ワンルーム、きみと小さな海をみる




その日の昼下がり、町から帰ってきたアオさんを出迎える。



「おかえり。ね、ね、例のアレ買えた?」

「買えたよ。これだろ?」

「これだー!ありがとうアオさん!」



これはアイスクリームというらしい。

以前、アパートの下を歩いていたヒトが食べているのを何度も見かけた。

みんなおいしそうに食べているからずっと食べてみたかったんだよね。


はわ…となりながら受け取ったアイスクリームは氷のように冷たい。

おそるおそる口に含むと、ミルクの甘さが口いっぱいに広がった。




「はわ…」



あまりにも美味しすぎる。

ハンバーガー、ピザ、フライドチキン、アイスクリーム。ヒトの世界は危険なものがいっぱいだけど、おいしいものもいっぱいだ。


感動していると、アオさんがわたしの口の端をぬぐってくれた。




「あ、ありが……」

「ん。ひさしぶりに食べたら甘いな」

「……」

「なあ……うわ、どした。

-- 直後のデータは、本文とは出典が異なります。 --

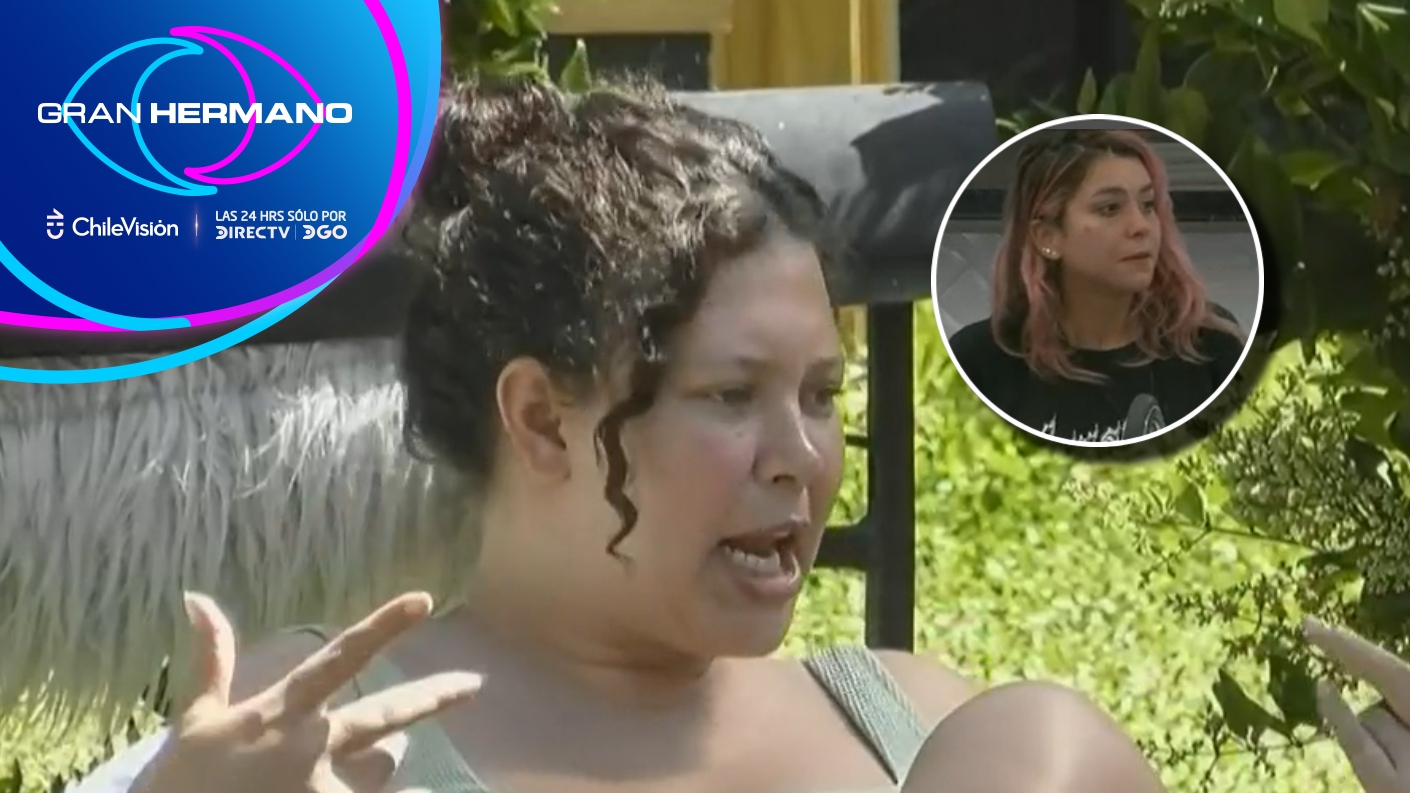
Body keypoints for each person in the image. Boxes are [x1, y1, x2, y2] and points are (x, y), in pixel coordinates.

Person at [67, 77, 1407, 793]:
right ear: (540, 417)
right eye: (727, 394)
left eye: (820, 396)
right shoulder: (323, 741)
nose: (800, 458)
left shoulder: (926, 721)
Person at [947, 128, 1246, 443]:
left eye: (1148, 205)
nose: (1141, 227)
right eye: (1110, 208)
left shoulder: (1210, 347)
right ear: (1048, 237)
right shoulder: (980, 362)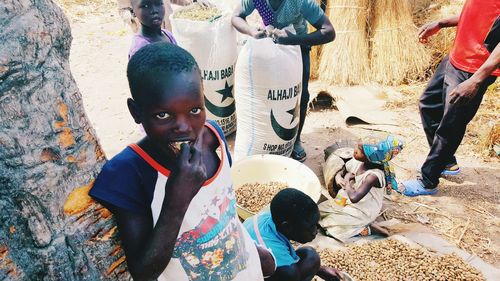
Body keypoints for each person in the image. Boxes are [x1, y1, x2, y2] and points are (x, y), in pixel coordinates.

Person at [89, 43, 272, 280]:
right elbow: (144, 272)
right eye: (163, 115)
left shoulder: (213, 138)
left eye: (195, 110)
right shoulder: (127, 173)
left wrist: (255, 253)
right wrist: (177, 201)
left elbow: (226, 208)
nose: (184, 128)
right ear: (136, 112)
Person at [401, 0, 499, 196]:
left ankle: (428, 180)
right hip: (457, 56)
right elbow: (477, 13)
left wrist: (476, 81)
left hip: (474, 69)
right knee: (428, 104)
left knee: (450, 125)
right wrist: (442, 23)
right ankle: (446, 161)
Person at [231, 0, 335, 162]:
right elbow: (236, 17)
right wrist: (251, 31)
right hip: (265, 44)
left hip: (298, 47)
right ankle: (266, 139)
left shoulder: (301, 2)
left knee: (299, 94)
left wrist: (295, 39)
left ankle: (296, 139)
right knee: (267, 94)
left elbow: (328, 31)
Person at [318, 135, 404, 241]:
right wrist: (338, 177)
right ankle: (350, 222)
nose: (355, 151)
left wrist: (346, 180)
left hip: (363, 209)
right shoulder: (358, 162)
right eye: (357, 147)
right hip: (347, 199)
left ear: (371, 158)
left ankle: (367, 229)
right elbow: (344, 170)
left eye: (359, 150)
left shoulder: (373, 176)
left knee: (332, 229)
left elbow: (355, 198)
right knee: (319, 212)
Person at [244, 188, 341, 281]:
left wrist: (319, 270)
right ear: (287, 227)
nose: (316, 231)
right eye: (311, 227)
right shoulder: (281, 264)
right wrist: (315, 268)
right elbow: (288, 273)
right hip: (247, 272)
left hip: (251, 258)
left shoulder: (272, 215)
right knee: (311, 258)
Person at [118, 0, 212, 33]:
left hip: (168, 30)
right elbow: (124, 7)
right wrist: (127, 13)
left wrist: (194, 0)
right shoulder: (139, 44)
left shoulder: (169, 37)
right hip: (147, 34)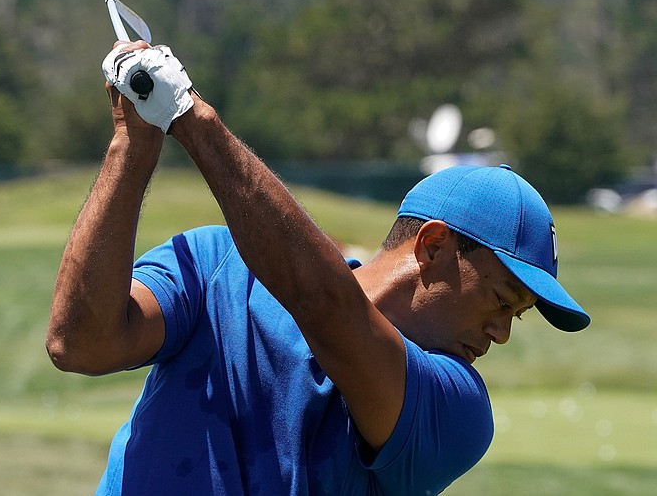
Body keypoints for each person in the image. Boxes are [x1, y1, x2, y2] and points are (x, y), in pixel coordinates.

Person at [47, 41, 590, 495]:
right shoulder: (216, 265)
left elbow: (328, 311)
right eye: (501, 301)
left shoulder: (458, 412)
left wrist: (190, 117)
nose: (501, 334)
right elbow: (80, 344)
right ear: (432, 247)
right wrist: (132, 141)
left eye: (515, 316)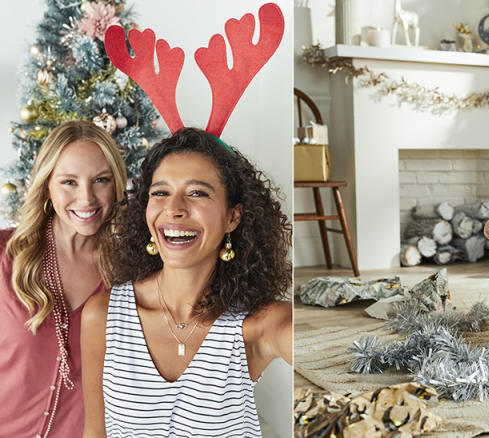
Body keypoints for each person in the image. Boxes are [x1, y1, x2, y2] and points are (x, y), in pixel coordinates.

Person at [82, 128, 292, 437]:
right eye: (161, 192)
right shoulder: (103, 315)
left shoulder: (258, 326)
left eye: (197, 192)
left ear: (232, 218)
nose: (174, 209)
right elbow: (95, 433)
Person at [0, 121, 127, 437]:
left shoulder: (131, 275)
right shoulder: (3, 255)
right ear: (47, 186)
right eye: (69, 182)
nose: (86, 199)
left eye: (100, 180)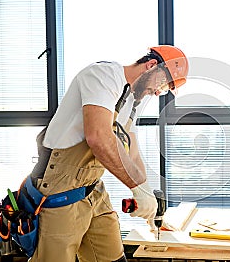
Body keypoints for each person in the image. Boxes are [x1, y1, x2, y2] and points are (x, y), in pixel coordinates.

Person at [28, 45, 189, 262]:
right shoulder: (104, 76)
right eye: (162, 84)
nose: (159, 92)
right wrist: (135, 187)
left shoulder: (131, 101)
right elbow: (98, 137)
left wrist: (148, 200)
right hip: (59, 187)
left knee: (113, 258)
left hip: (92, 187)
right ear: (152, 66)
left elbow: (130, 152)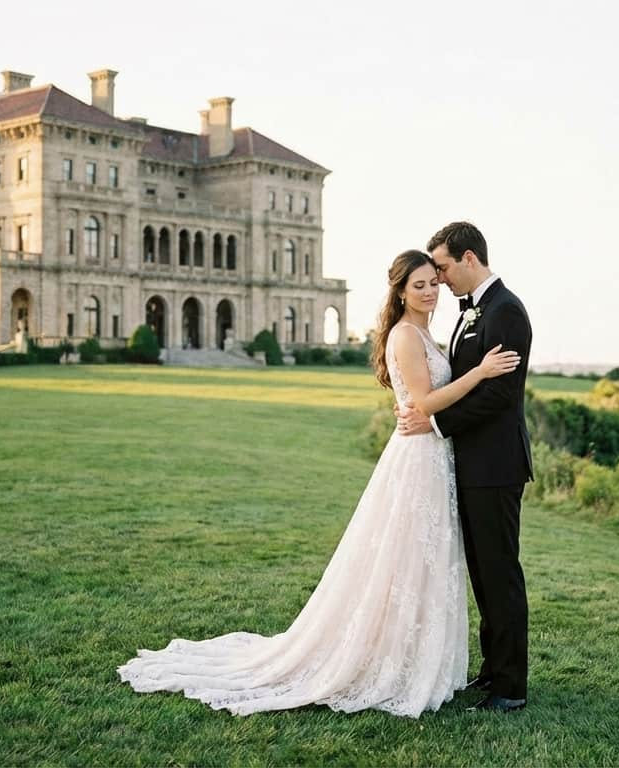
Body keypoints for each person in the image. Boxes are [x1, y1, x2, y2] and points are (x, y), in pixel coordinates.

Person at [116, 249, 519, 718]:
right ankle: (392, 660)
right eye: (420, 285)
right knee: (408, 555)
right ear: (400, 292)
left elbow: (421, 402)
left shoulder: (424, 332)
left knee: (421, 559)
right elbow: (425, 402)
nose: (431, 291)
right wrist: (480, 372)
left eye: (434, 282)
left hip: (432, 454)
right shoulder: (406, 335)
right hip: (419, 457)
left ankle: (416, 658)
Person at [396, 221, 534, 713]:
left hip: (496, 465)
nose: (439, 278)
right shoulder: (472, 310)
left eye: (443, 267)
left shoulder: (505, 310)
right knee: (482, 574)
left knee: (500, 575)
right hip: (469, 466)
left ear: (469, 258)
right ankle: (493, 671)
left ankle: (510, 687)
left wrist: (434, 422)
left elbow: (500, 394)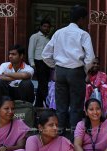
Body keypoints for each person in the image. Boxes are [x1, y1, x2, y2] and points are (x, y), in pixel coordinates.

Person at [42, 5, 95, 138]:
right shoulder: (83, 34)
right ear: (81, 19)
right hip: (76, 71)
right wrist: (84, 69)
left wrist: (56, 66)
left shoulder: (58, 33)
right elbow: (90, 58)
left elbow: (45, 54)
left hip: (60, 72)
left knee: (61, 106)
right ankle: (74, 137)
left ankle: (59, 135)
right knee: (76, 107)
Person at [28, 19, 52, 107]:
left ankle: (38, 104)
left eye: (48, 27)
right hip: (38, 62)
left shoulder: (49, 39)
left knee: (43, 83)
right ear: (40, 27)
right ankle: (47, 102)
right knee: (43, 84)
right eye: (44, 26)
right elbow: (31, 50)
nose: (46, 28)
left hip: (46, 63)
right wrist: (32, 64)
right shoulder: (35, 36)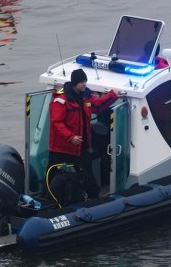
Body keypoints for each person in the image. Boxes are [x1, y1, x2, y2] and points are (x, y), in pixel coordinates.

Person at [48, 68, 120, 200]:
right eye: (81, 82)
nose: (84, 84)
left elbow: (98, 106)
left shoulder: (86, 96)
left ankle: (93, 197)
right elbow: (57, 123)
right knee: (52, 174)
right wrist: (71, 137)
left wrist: (113, 95)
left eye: (85, 81)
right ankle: (49, 198)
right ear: (75, 83)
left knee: (87, 174)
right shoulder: (61, 100)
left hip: (81, 146)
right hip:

なんで赤くなってんの」

「なんでもないです」



もしかしてアオさんって、だいぶ天然の人魚たらしなのでは?

こんなのされたら世の人魚みんな落ちちゃうよ。

ううん、人魚だけじゃない。きっとヒトの女の子もアオさんの虜になるだろう。


そうなったらきっとわたしに勝ち目はない……。